Family Counseling – Usually once per week – good for addressing family issues and examining family roles, structure, and values.

Group Therapy – Usually once per week for 60-90 minutes. Good for education about self-esteem, its origins, and for social interaction with others who share similar beliefs about themselves. Check with the child’s school psychologist for available related groups.

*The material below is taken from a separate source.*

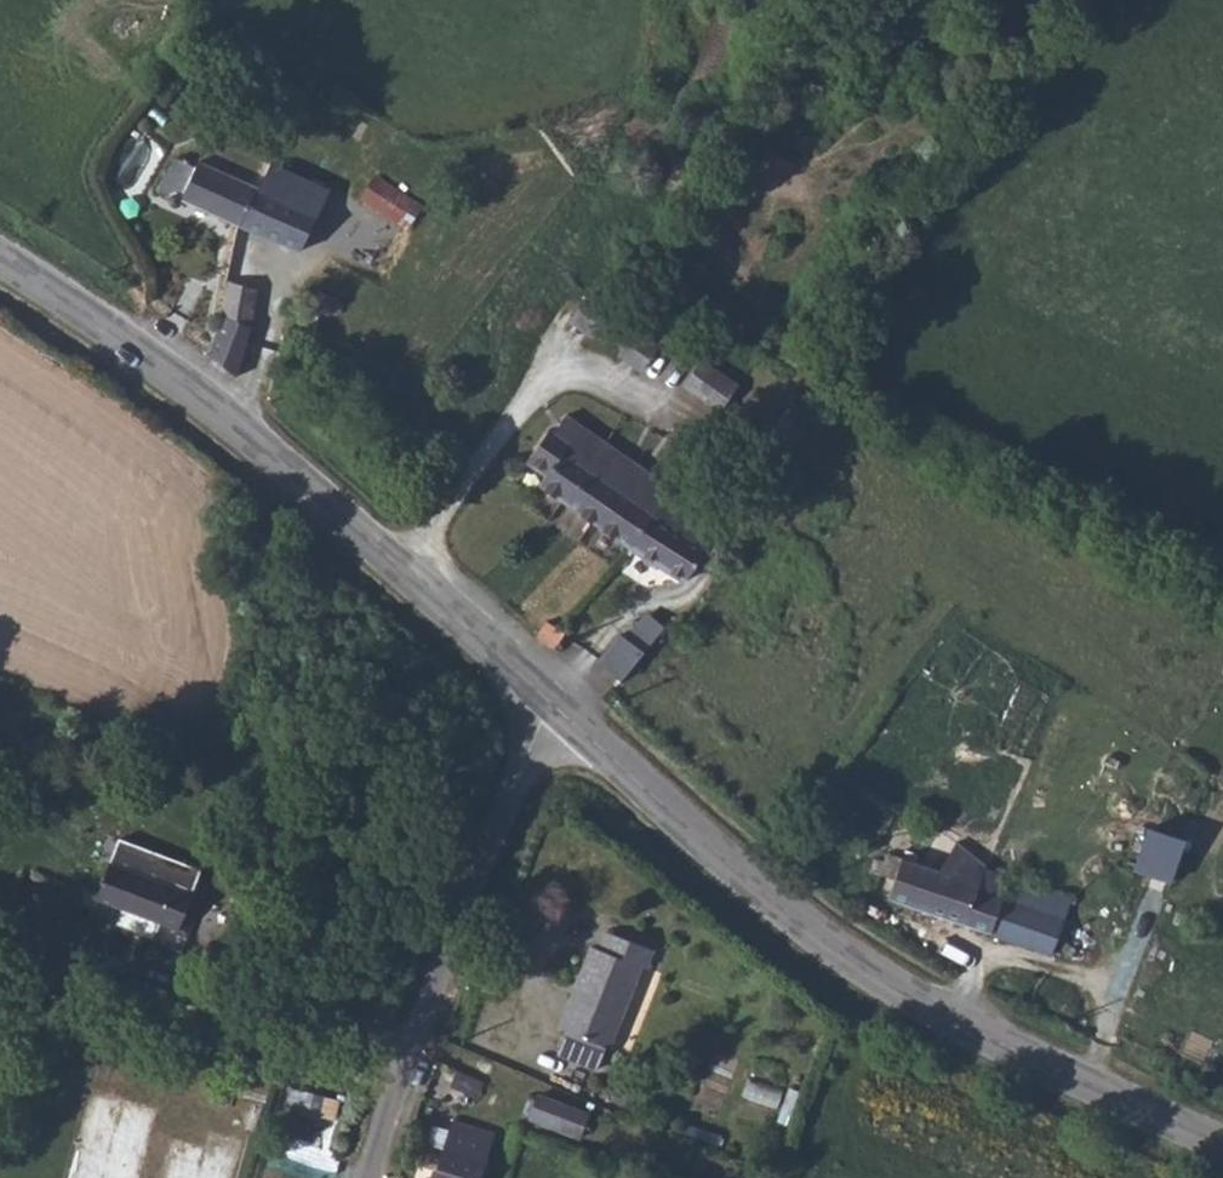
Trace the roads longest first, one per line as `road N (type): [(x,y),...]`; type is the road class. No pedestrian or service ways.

Parent Workshops – Usually offered at various times and places. Check with school resources, therapist referrals, psychiatric hospitals, local support groups, local college or university childhood education departments, or community organizations.

Potential Resources

  • Behavioral health professionals (including psychologists, social workers, counselors, and psychiatrists)
  • School psychologists, counselors, and teachers
  • Your family doctor or pediatrician
  • Your minister, rabbi, bishop, or priest
  • Parent support groups
  • Your health insurance company (look for ‘behavioral health services’ or ‘mental/nervous services’ listed in your health benefits booklet)
  • Community information referral services
  • Self-Esteem Enhancers For Parents
  • Value Your Child Unconditionally

Accepting a child regardless of their strengths and weaknesses is pertinent for expressing unconditional love to them. This must also be reinforced by the amount of quality time (focused attention) spent with a child each day. Although it is not feasible for a parent to designate all of their attention to a child, it is necessary to spend at least 20 minutes of quality time three to four times per week. Throughout the week parents can continuously express their interest and attention by offering hugs and smiles.

WHAT CAUSES LOW SELF-ESTEEM?

Children with low self-esteem feel that important adults and peers in their lives have constantly judged them on their performances and successes. They generally feel unloved and only valued when they please their parents. Although all children have a need and desire for positive self-esteem, they either feel satisfied by the approval they receive from others or are frustrated and feel unloved as a result of their disapproval.

A parent’s role should reflect one of a coach who realizes the full implications of their efforts on the child’s developing sense of self and then acts accordingly to reinforce it. When they use overly exaggerated empty praise and cheers of well-intended support, they merely lend to teaching children to rely on others’ judgments and opinions instead of forming their own beliefs based on their experiences.

Low self-esteem also results from parents who only offer acceptance when a child completes a task or meets a standard; the child only feels worthwhile when the standard is met. Because these standards are conditional, a child’s sense of self is not positively reassured and may then fear attempting new tasks in the future.

Although increasing self-esteem in children has been thought of as a cure for misbehaving children, parents must be conscious of not offering inflated or inappropriate praise. Children who hear how great they are regardless of their behaviors receive confusing, conflicting messages; these messages may induce feelings of grandiosity in the child. Parents and teachers might think this will increase the child’s self-esteem but being overly lenient and passive only increases their inner conflict and decreases their overall self-esteem. Although the parents may be fearful of setting limits for children who might become frustrated and angry, being too permissive decreases a child’s personal sense of accomplishment and instills a false sense of self-importance.